The journal Nature offers advice to and from male scientists in “How some men are challenging gender inequity in the lab: Offering support to female colleagues can trigger a culture change that makes science and engineering more equitable for all.”
For advice on the questions above, click on the article. To see more of David Hasselhoff, read here (note the article is form 2015) and check out our archived post.
Here I’ll excerpt from another of the six scientists quoted: Paul Walton, bioinorganic chemist at University of York, UK. His advice is all about systemic changes that rely on data and transparency to even the playing field.
. . . The first message is that equity does not come at the expense of quality. The second is that gender inequality is not just a problem for women to solve — we should all be involved. And the final message is that equity can be achieved.
As a department, we’ve applied peer-reviewed findings about unconscious bias to day-to-day activities such as meetings, awarding promotions and short-listing candidates for open positions. At the beginning, we had a gender bias in our shortlists, so we brought in colleagues to observe the hiring process. They would watch their peers, not the candidates, and then describe the ways in which the selection committee were showing unconscious bias. For example, an observer might record that one faculty member made, on average, ten positive comments for each male candidate, but only five for female candidates.
This was extraordinarily powerful in helping us to change how we behaved. The department also realized that there was a big gap between what men and women knew about the requirements for promotion. To help to fill that gap, we publish depersonalized information internally about what each person has achieved by the time they are promoted.
We have also become more transparent about pay by annually publishing the differences in median pay for men and women in various roles, including professors and technicians, and then showing how any gaps are varying with time. That was successful because we pushed to get the data and publish them.

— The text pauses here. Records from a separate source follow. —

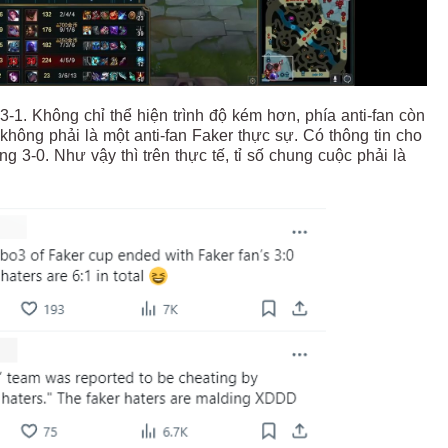
3-1. Không chỉ thể hiện trình độ kém hơn, phía anti-fan còn
không phải là một anti-fan Faker thực sự. Có thông tin cho
g 3-0. Như vậy thì trên thực tế, tỉ số chung cuộc phải là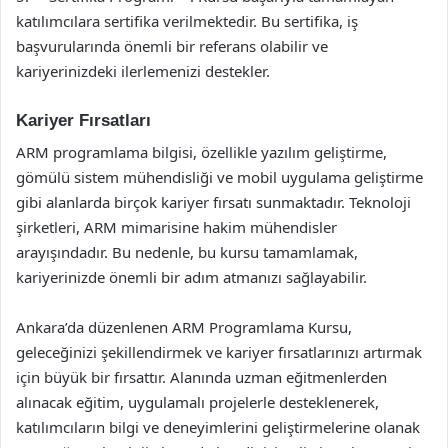
katılımcılara sertifika verilmektedir. Bu sertifika, iş
başvurularında önemli bir referans olabilir ve
kariyerinizdeki ilerlemenizi destekler.
Kariyer Fırsatları
ARM programlama bilgisi, özellikle yazılım geliştirme,
gömülü sistem mühendisliği ve mobil uygulama geliştirme
gibi alanlarda birçok kariyer fırsatı sunmaktadır. Teknoloji
şirketleri, ARM mimarisine hakim mühendisler
arayışındadır. Bu nedenle, bu kursu tamamlamak,
kariyerinizde önemli bir adım atmanızı sağlayabilir.
Ankara’da düzenlenen ARM Programlama Kursu,
geleceğinizi şekillendirmek ve kariyer fırsatlarınızı artırmak
için büyük bir fırsattır. Alanında uzman eğitmenlerden
alınacak eğitim, uygulamalı projelerle desteklenerek,
katılımcıların bilgi ve deneyimlerini geliştirmelerine olanak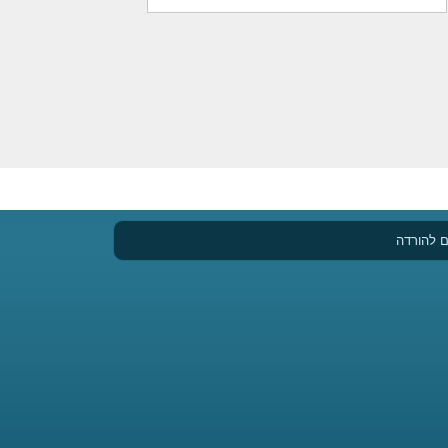
משחקי בוב ספוג
המים
משחקי אופנועים
 להורדה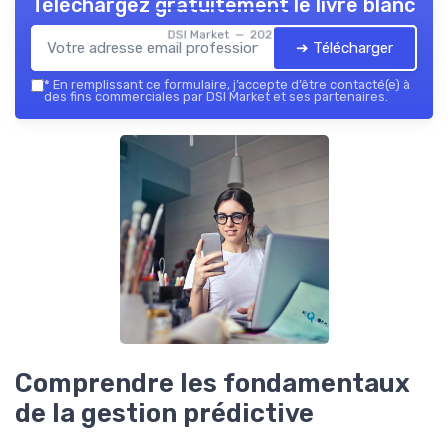
Téléchargez gratuitement le livre blanc
DSI Market — 2026
➔ Télécharger
*
En remplissant ce formulaire, j’accepte d’être contacté(e) à
des fins commerciales par DSI Market et ses partenaires.
Comprendre les fondamentaux
de la gestion prédictive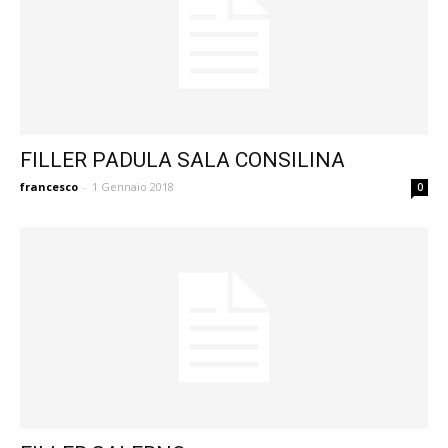
FILLER PADULA SALA CONSILINA
francesco
-
1 Gennaio 2018
0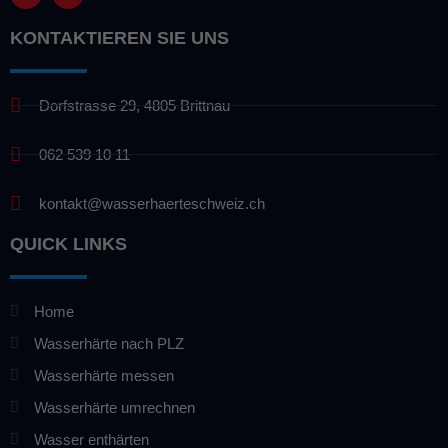
KONTAKTIEREN SIE UNS
Dorfstrasse 29, 4805 Brittnau
062 539 10 11
kontakt@wasserhaerteschweiz.ch
QUICK LINKS
Home
Wasserhärte nach PLZ
Wasserhärte messen
Wasserhärte umrechnen
Wasser enthärten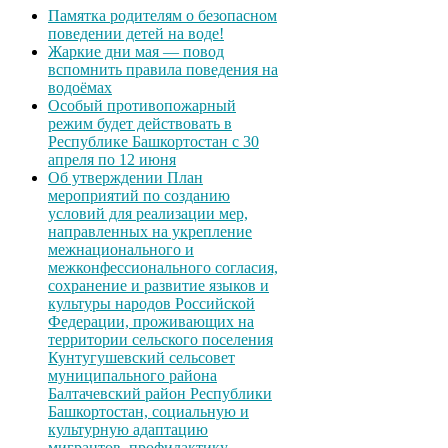
Памятка родителям о безопасном
поведении детей на воде!
Жаркие дни мая — повод
вспомнить правила поведения на
водоёмах
Особый противопожарный
режим будет действовать в
Республике Башкортостан с 30
апреля по 12 июня
Об утверждении План
мероприятий по созданию
условий для реализации мер,
направленных на укрепление
межнационального и
межконфессионального согласия,
сохранение и развитие языков и
культуры народов Российской
Федерации, проживающих на
территории сельского поселения
Кунтугушевский сельсовет
муниципального района
Балтачевский район Республики
Башкортостан, социальную и
культурную адаптацию
мигрантов, профилактику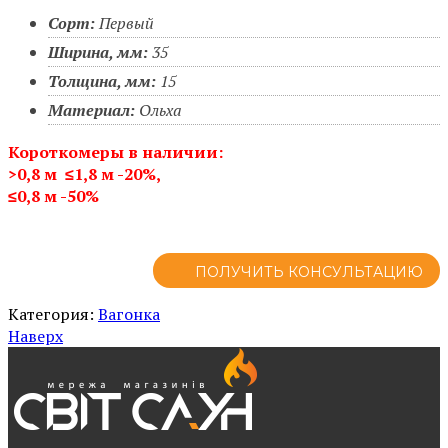
Сорт:
Первый
Ширина, мм:
35
Толщина, мм:
15
Материал:
Ольха
Короткомеры в наличии:
>0,8 м ≤1,8 м
-20%,
≤0,8 м -50%
ПОЛУЧИТЬ КОНСУЛЬТАЦИЮ
Категория:
Вагонка
Наверх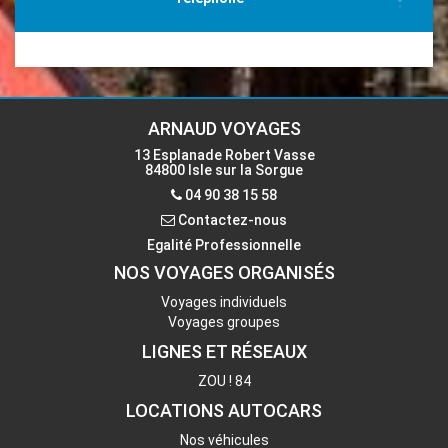
04 90 38 15 58
Email
accueil-isle@voyages-arnaud.fr
ARNAUD VOYAGES
13 Esplanade Robert Vasse
84800 Isle sur la Sorgue
Contactez-nous
04 90 38 15 58
Contactez-nous
Egalité Professionnelle
NOS VOYAGES ORGANISÉS
Voyages individuels
Voyages groupes
LIGNES ET RÉSEAUX
ZOU ! 84
LOCATIONS AUTOCARS
Nos véhicules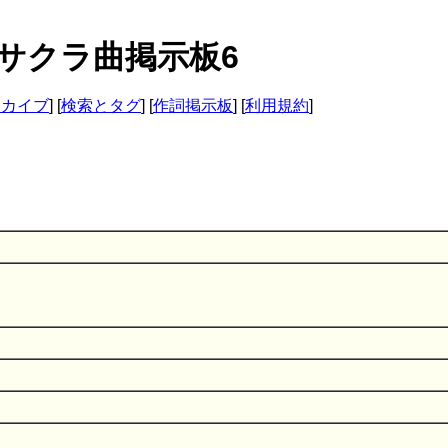
- サクラ曲掲示板6
ーカイブ
] [
検索とタグ
] [
作詞掲示板
] [
利用規約
]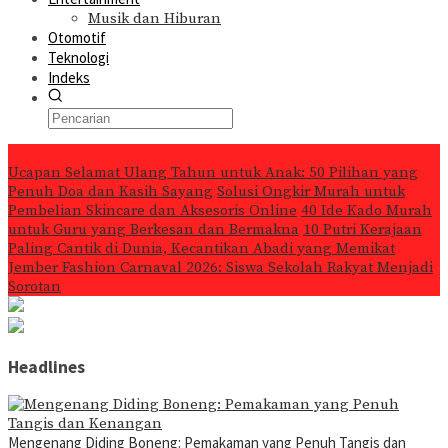
Musik dan Hiburan
Otomotif
Teknologi
Indeks
Konten Spesial
Ucapan Selamat Ulang Tahun untuk Anak: 50 Pilihan yang
Penuh Doa dan Kasih Sayang
Solusi Ongkir Murah untuk
Pembelian Skincare dan Aksesoris Online
40 Ide Kado Murah
untuk Guru yang Berkesan dan Bermakna
10 Putri Kerajaan
Paling Cantik di Dunia, Kecantikan Abadi yang Memikat
Jember Fashion Carnaval 2026: Siswa Sekolah Rakyat Menjadi
Sorotan
Headlines
Mengenang Diding Boneng: Pemakaman yang Penuh Tangis dan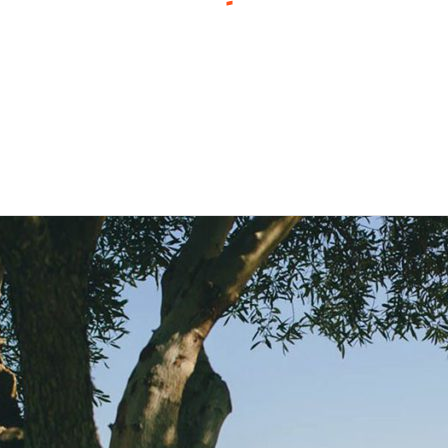
ونسيرج
المجلة
نبذة عنا
الاتص
ماربيا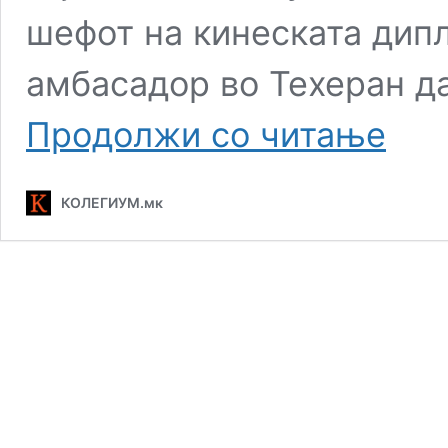
шефот на кинеската дипл
амбасадор во Техеран д
Иран
Продолжи со читање
пропушт
кинески
бродови
КОЛЕГИУМ.мк
во
Ормуски
теснец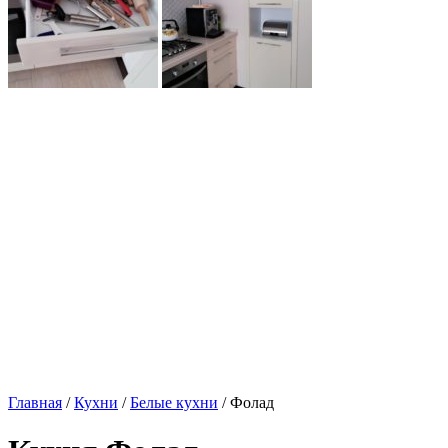
Главная
/
Кухни
/
Белые кухни
/ Фолад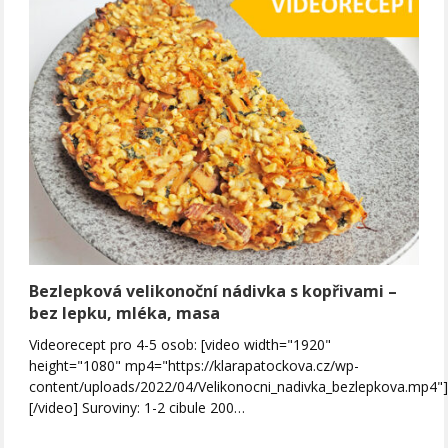
Bezlepková velikonoční nádivka s kopřivami –
bez lepku, mléka, masa
Videorecept pro 4-5 osob: [video width="1920"
height="1080" mp4="https://klarapatockova.cz/wp-
content/uploads/2022/04/Velikonocni_nadivka_bezlepkova.mp4"
[/video] Suroviny: 1-2 cibule 200…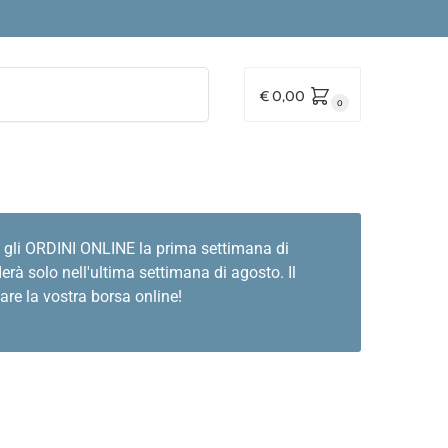
Cerca
€
0,00
0
 gli ORDINI ONLINE la prima settimana di
rà solo nell'ultima settimana di agosto. Il
are la vostra borsa online!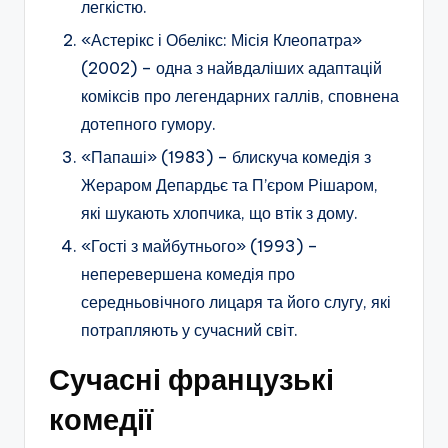
легкістю.
«Астерікс і Обелікс: Місія Клеопатра»
(2002) – одна з найвдаліших адаптацій
коміксів про легендарних галлів, сповнена
дотепного гумору.
«Папаші» (1983) – блискуча комедія з
Жераром Депардьє та П’єром Рішаром,
які шукають хлопчика, що втік з дому.
«Гості з майбутнього» (1993) –
неперевершена комедія про
середньовічного лицаря та його слугу, які
потрапляють у сучасний світ.
Сучасні французькі
комедії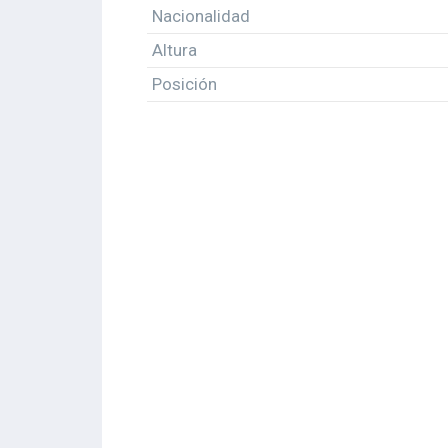
Nacionalidad
Altura
Posición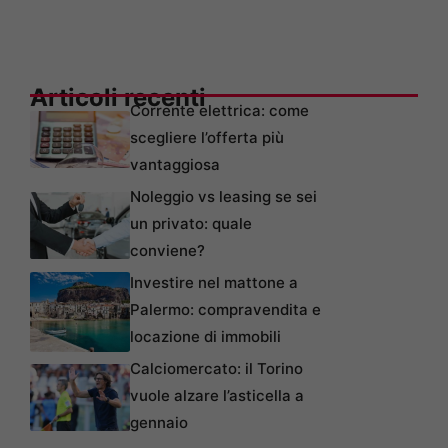
Articoli recenti
Corrente elettrica: come
scegliere l’offerta più
vantaggiosa
Noleggio vs leasing se sei
un privato: quale
conviene?
Investire nel mattone a
Palermo: compravendita e
locazione di immobili
Calciomercato: il Torino
vuole alzare l’asticella a
gennaio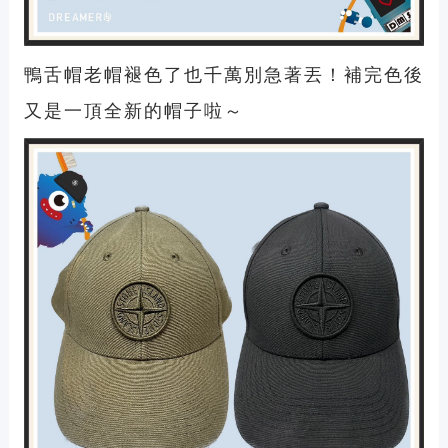
鴨舌帽老帽褪色了也千萬別急著丟！補完色後
又是一頂全新的帽子啦～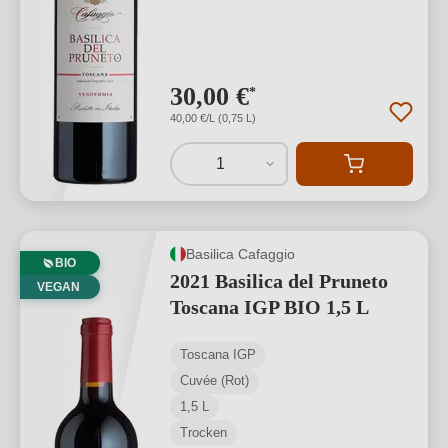
30,00 €
*
40,00 €/L (0,75 L)
1
Basilica Cafaggio
BIO
2021 Basilica del Pruneto
VEGAN
Toscana IGP BIO 1,5 L
Toscana IGP
Cuvée (Rot)
1,5 L
Trocken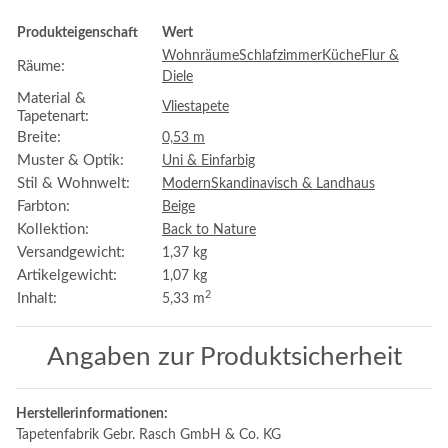
Produkteigenschaft
Wert
Wohnräume
Schlafzimmer
Küche
Flur &
Räume:
Diele
Material &
Vliestapete
Tapetenart:
Breite:
0,53 m
Muster & Optik:
Uni & Einfarbig
Stil & Wohnwelt:
Modern
Skandinavisch & Landhaus
Farbton:
Beige
Kollektion:
Back to Nature
Versandgewicht:
1,37 kg
Artikelgewicht:
1,07
kg
2
Inhalt:
5,33 m
Angaben zur Produktsicherheit
Herstellerinformationen:
Tapetenfabrik Gebr. Rasch GmbH & Co. KG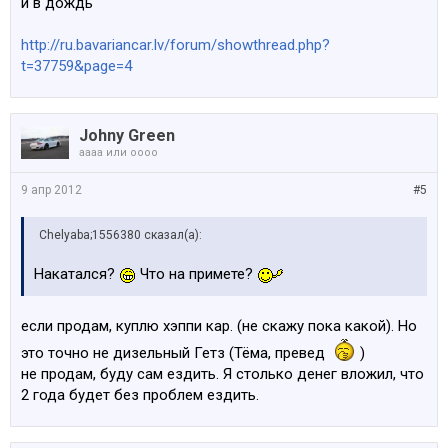
и в дождь
http://ru.bavariancar.lv/forum/showthread.php?
t=37759&page=4
Johny Green
аааа или оооо
9 апр 2012
#5
Chelyaba;1556380 сказал(а):
Накатался?
Что на примете?
если продам, куплю хэппи кар. (не скажу пока какой). Но
это точно не дизельный Гетз (Тёма, превед
)
не продам, буду сам ездить. Я столько денег вложил, что
2 года будет без проблем ездить.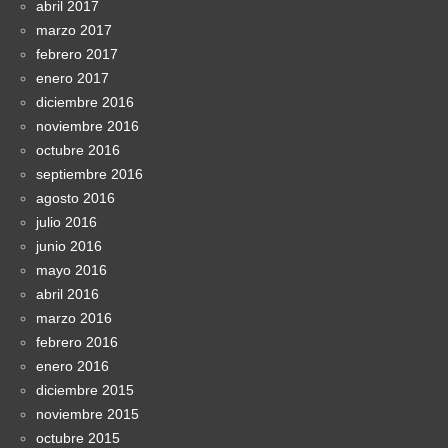
abril 2017
marzo 2017
febrero 2017
enero 2017
diciembre 2016
noviembre 2016
octubre 2016
septiembre 2016
agosto 2016
julio 2016
junio 2016
mayo 2016
abril 2016
marzo 2016
febrero 2016
enero 2016
diciembre 2015
noviembre 2015
octubre 2015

My motivation is fairness. Women in senior roles often explain that they don’t want to be promoted on the back of gender equity efforts, because it devalues their achievements. But research has shown that for a woman to receive the same rewards as a man, she has to put in more work. Across many types of organization, I estimate that women have to put in 20–40% more effort. This means that men achieve amid a sea of disadvantage against women.
As a man, I don’t want to achieve against a background of unfairness. I want to achieve on a level playing field — so I feel that what I’ve earned is fair, too.
These problems exist for women everywhere. It doesn’t matter which country, university, discipline or culture, or what time it is.